The Commission’s proposal no doubt has social media in mind.  But data portability would apply to all sectors of industry: banking, insurance, healthcare, telecommunications, etc.  The Community legislature has in the past introduced number portability for telecommunications operators, and some Member States have enacted specific provisions imposing portability in other industries (eg. the UK for the banking industry).

The Commission proposes an across-the-board portability obligation, but has not analysed the impact of that proposal, nor whether there are specific market failures warranting such an intrusive economic regulation.  If the Commission had done a market analysis, it would have found that even in the field of social networking, the market is evolving quickly and that regulation is no doubt premature.  Google + makes data portability a commercial argument to attract customers away from Facebook.  In other industries (eg. banking in certain Member States), data portability may be a good idea to increase competition, but a privacy regulation is the wrong vehicle to use to address this issue.

The creation of a right to data portability also raises the complex issue of whether a data subject has a property interest in his or her personal data.  Economists are divided on this controversial issue, and the Commission’s proposal goes too far down the road of recognizing a property right in personal data, where none has heretofore been recognized.

As one can easily see, all the conclusions are based on an economic or business analysis, even though the right to data portability is introduced in data protection legislation, which envisages basically “the person”. Only the natural person, to be more specific, and it does so taking into account two fundamental rights in the EU – the right to privacy and the right to data protection.

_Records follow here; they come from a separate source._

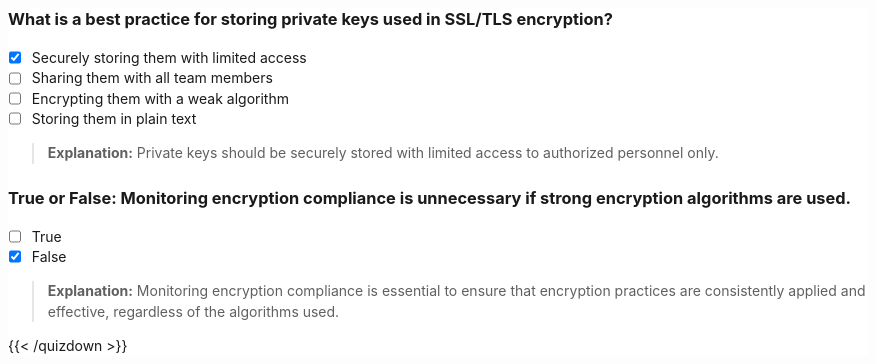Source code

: ### What is a best practice for storing private keys used in SSL/TLS encryption?

- [x] Securely storing them with limited access
- [ ] Sharing them with all team members
- [ ] Encrypting them with a weak algorithm
- [ ] Storing them in plain text

> **Explanation:** Private keys should be securely stored with limited access to authorized personnel only.

### True or False: Monitoring encryption compliance is unnecessary if strong encryption algorithms are used.

- [ ] True
- [x] False

> **Explanation:** Monitoring encryption compliance is essential to ensure that encryption practices are consistently applied and effective, regardless of the algorithms used.

{{< /quizdown >}}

I would say that before excluding the possibility of such a right to be a part of the actual privacy and data protection sphere, one should analyze profoundly which are the implications of providing a person the right to move his or her collection of data from a service provider to another.

I am definitely not the first one to ever talk in history about a digital persona of the human being. Often, the data collected by some service providers become an expression of ones personality – like the reputation a seller or a buyer has on ebay. Why not enjoy the same reputation while using another similar service provider? Why not protect that personal data?

Or maybe data portability is the right which will make once and for all crystal clear the difference between privacy and data protection. After all, they are two separate rights. Which means they are not interchangeable. And instruments such data portability are more justified by the data protection philosophy than by the privacy one.